Updated

Deep-sea divers searched Saturday for a sunken ferry and 24 missing people after it collided with another vessel and went down on Christmas Eve.

Search-and-rescue teams, backed by six government ships and three aircraft, have combed a 20-nautical-mile radius of Manila Bay since Thursday, but the ferry has yet to be located, the head of the Philippine coast guard said.

Three bodies and 46 survivors were recovered hours after MV Catalyn B, a wooden-hulled ferry with 73 people on board, collided with the 369-ton fishing vessel Anathalia before dawn Thursday near the mouth of Manila Bay. No additional bodies have been found since.

Coast guard officials say many passengers were sleeping and had no time to get life vests on and many of the missing may have been trapped inside.

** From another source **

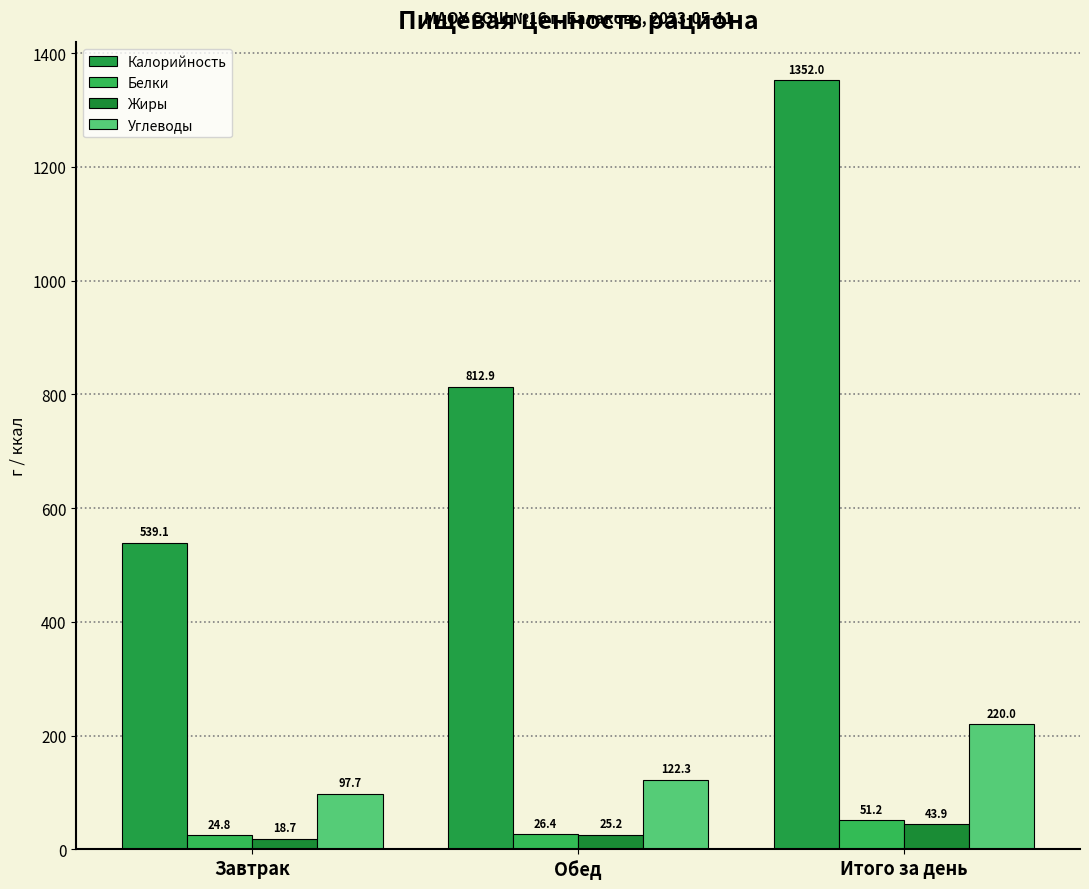

What is the greatest value displayed?

1352.0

The 79-ton ferry was traveling from the capital, Manila, to southwest Mindoro Island with passengers returning home for Christmas.

Admiral Wilfredo Tamayo, the coast guard chief, told The Associated Press divers were looking for the vessel and hoped to conduct deep-sea searches for bodies once they locate the wreckage.

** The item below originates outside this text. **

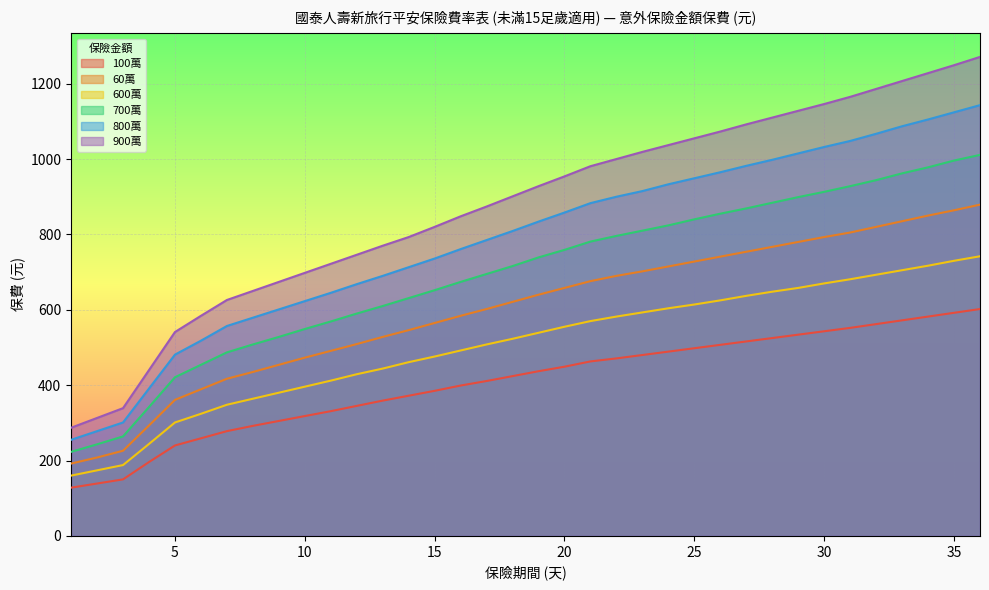

Is the value of 100萬 at 35 greater than the value of 700萬 at 9?

Yes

President Gloria Macapagal Arroyo on Friday ordered the owners of the ferry and fishing boat involved in the collision to suspend operations of all their vessels.

Officials say the accident was likely caused by human error, but a formal inquiry is expected to begin Monday.

Sea accidents are common in the archipelago because of tropical storms, badly maintained boats and weak enforcement of safety regulations.

Last year, a ferry overturned after sailing toward a powerful typhoon in the central Philippines, killing more than 800 people.

In December 1987, the ferry Dona Paz sank after colliding with a fuel tanker, killing more than 4,341 people in the world's worst peacetime maritime disaster.